▸ Work to be completed: Return, word for word, the lines of the listing below from the one with "Inspiration" through the one with "Find forhandler", and no other lines.
___ Records to use ___
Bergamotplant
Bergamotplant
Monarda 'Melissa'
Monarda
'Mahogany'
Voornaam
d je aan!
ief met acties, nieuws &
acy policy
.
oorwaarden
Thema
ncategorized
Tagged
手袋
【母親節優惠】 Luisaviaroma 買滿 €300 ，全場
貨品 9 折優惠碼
___
___ Records to use ___
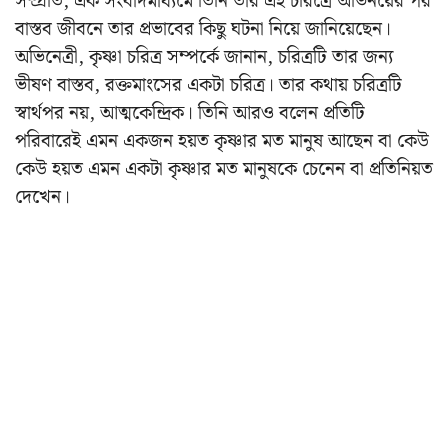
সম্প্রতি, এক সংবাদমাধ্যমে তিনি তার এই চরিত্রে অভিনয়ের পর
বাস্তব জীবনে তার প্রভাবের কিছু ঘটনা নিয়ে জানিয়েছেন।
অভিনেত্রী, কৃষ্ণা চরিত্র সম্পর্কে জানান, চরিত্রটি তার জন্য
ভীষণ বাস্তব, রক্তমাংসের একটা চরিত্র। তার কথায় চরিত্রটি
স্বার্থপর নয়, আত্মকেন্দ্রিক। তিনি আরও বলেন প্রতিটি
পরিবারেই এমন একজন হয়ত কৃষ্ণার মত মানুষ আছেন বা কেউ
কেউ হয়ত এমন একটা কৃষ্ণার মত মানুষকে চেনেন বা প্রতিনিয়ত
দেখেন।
___
___ Records to use ___
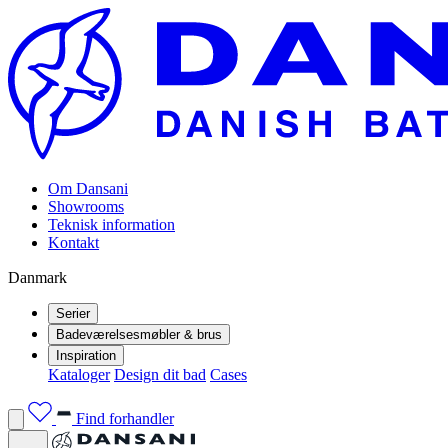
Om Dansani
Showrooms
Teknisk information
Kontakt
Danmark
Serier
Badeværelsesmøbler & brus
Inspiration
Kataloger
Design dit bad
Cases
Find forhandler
___
▸ Solution for this problem:
Inspiration
Kataloger
Design dit bad
Cases
Find forhandler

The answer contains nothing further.